- _PROBLEM REQUIREMENTS_
Please count the lines in the data below that hold the word "Commune", and give only the number.

- _RECORDS PROVIDED_
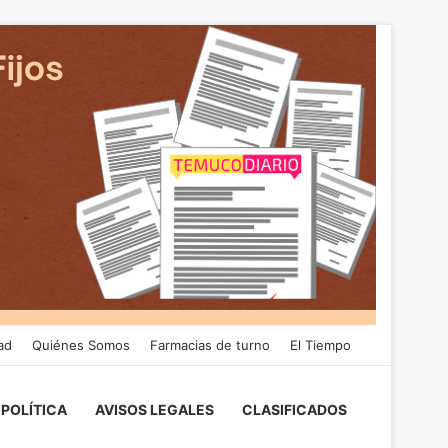
ad
Quiénes Somos
Farmacias de turno
El Tiempo
POLÍTICA
AVISOS LEGALES
CLASIFICADOS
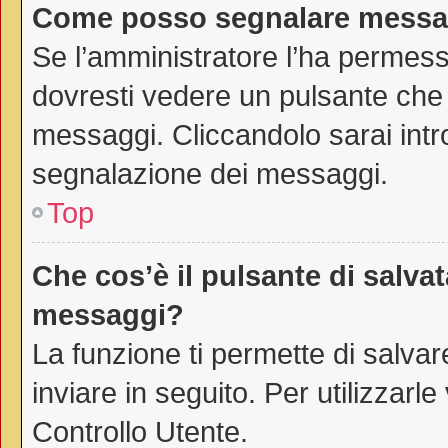
Come posso segnalare messag
Se l’amministratore l’ha permes
dovresti vedere un pulsante che 
messaggi. Cliccandolo sarai intr
segnalazione dei messaggi.
Top
Che cos’è il pulsante di salvat
messaggi?
La funzione ti permette di salv
inviare in seguito. Per utilizzarl
Controllo Utente.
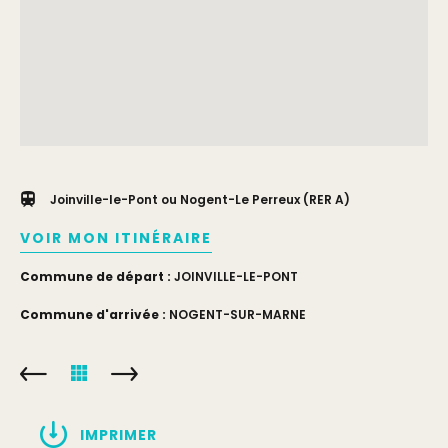
Joinville-le-Pont ou Nogent-Le Perreux (RER A)
VOIR MON ITINÉRAIRE
Commune de départ :
JOINVILLE-LE-PONT
Commune d'arrivée :
NOGENT-SUR-MARNE
IMPRIMER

- _RESPONSE TO THIS TASK_
2